» **TASK PROMPT**: For this exercise, an exact copy is needed of only the lines from the one containing "fx_px: 2238" through the end of the data, with pictures left out.

────────────────

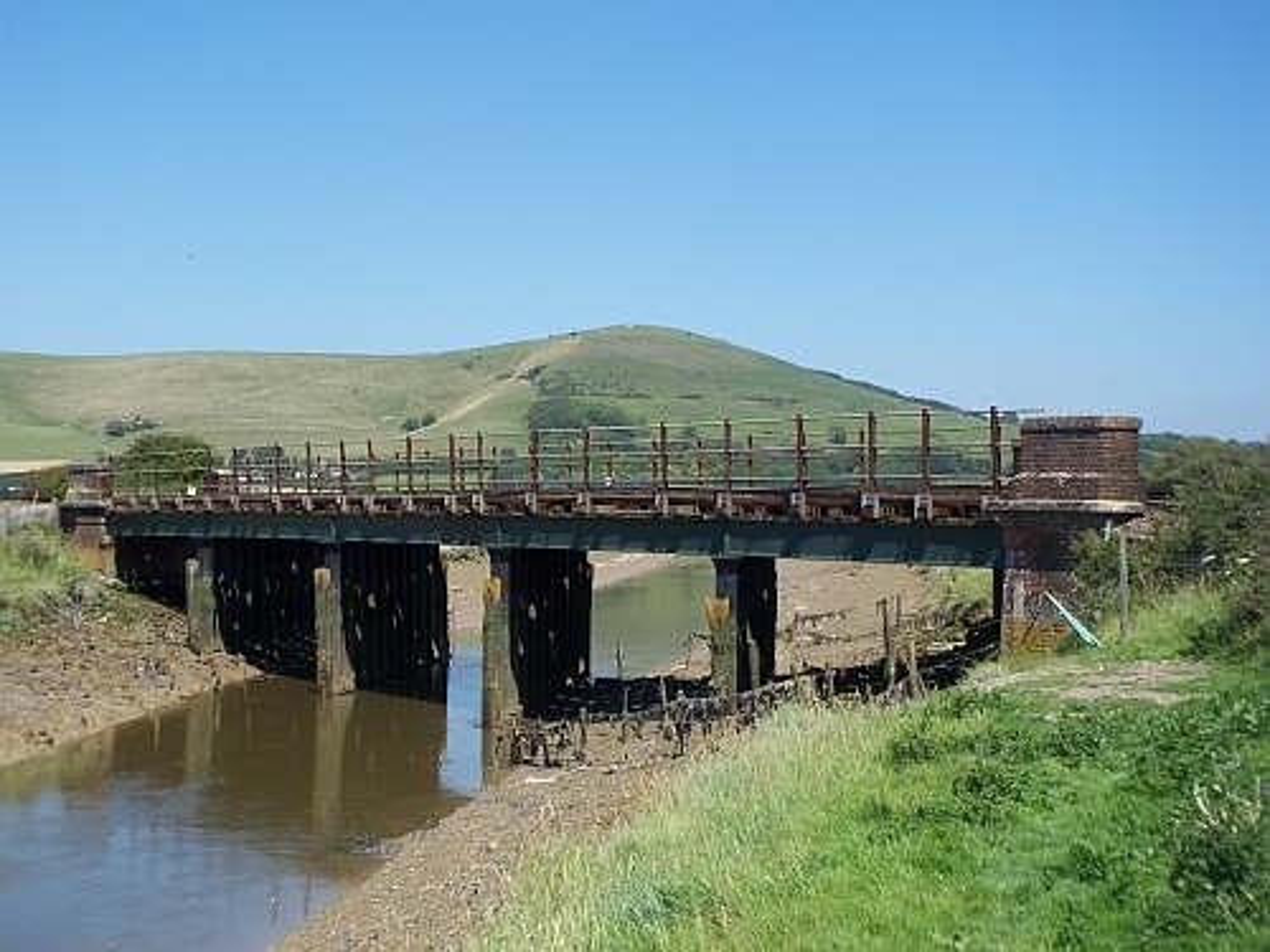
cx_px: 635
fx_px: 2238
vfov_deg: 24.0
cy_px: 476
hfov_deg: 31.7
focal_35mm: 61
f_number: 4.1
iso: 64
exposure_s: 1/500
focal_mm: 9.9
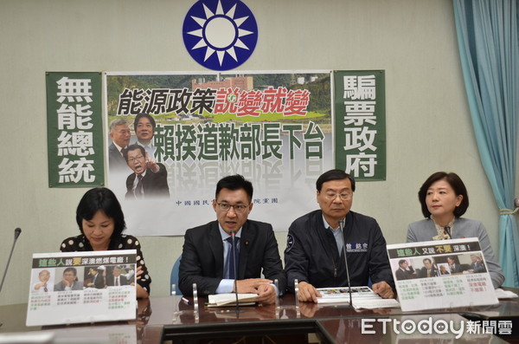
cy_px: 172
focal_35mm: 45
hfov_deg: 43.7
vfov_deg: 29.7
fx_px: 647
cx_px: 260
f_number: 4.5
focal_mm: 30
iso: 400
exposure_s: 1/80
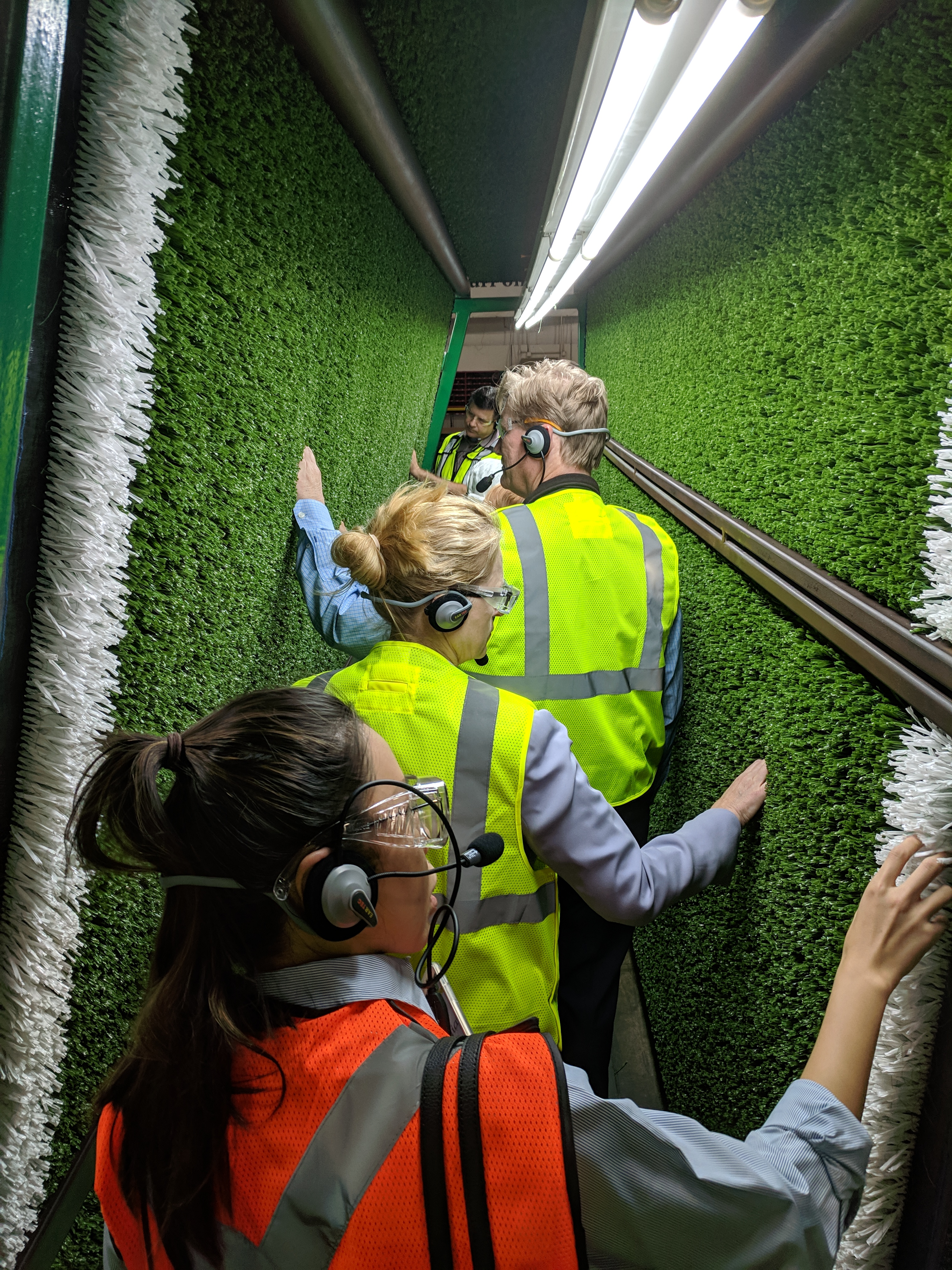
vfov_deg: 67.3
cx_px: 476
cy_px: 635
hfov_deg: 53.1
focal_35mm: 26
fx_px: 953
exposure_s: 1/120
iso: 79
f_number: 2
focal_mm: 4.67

────────────────

» **EXPECTED OUTPUT**:
fx_px: 2238
vfov_deg: 24.0
cy_px: 476
hfov_deg: 31.7
focal_35mm: 61
f_number: 4.1
iso: 64
exposure_s: 1/500
focal_mm: 9.9
cy_px: 172
focal_35mm: 45
hfov_deg: 43.7
vfov_deg: 29.7
fx_px: 647
cx_px: 260
f_number: 4.5
focal_mm: 30
iso: 400
exposure_s: 1/80
vfov_deg: 67.3
cx_px: 476
cy_px: 635
hfov_deg: 53.1
focal_35mm: 26
fx_px: 953
exposure_s: 1/120
iso: 79
f_number: 2
focal_mm: 4.67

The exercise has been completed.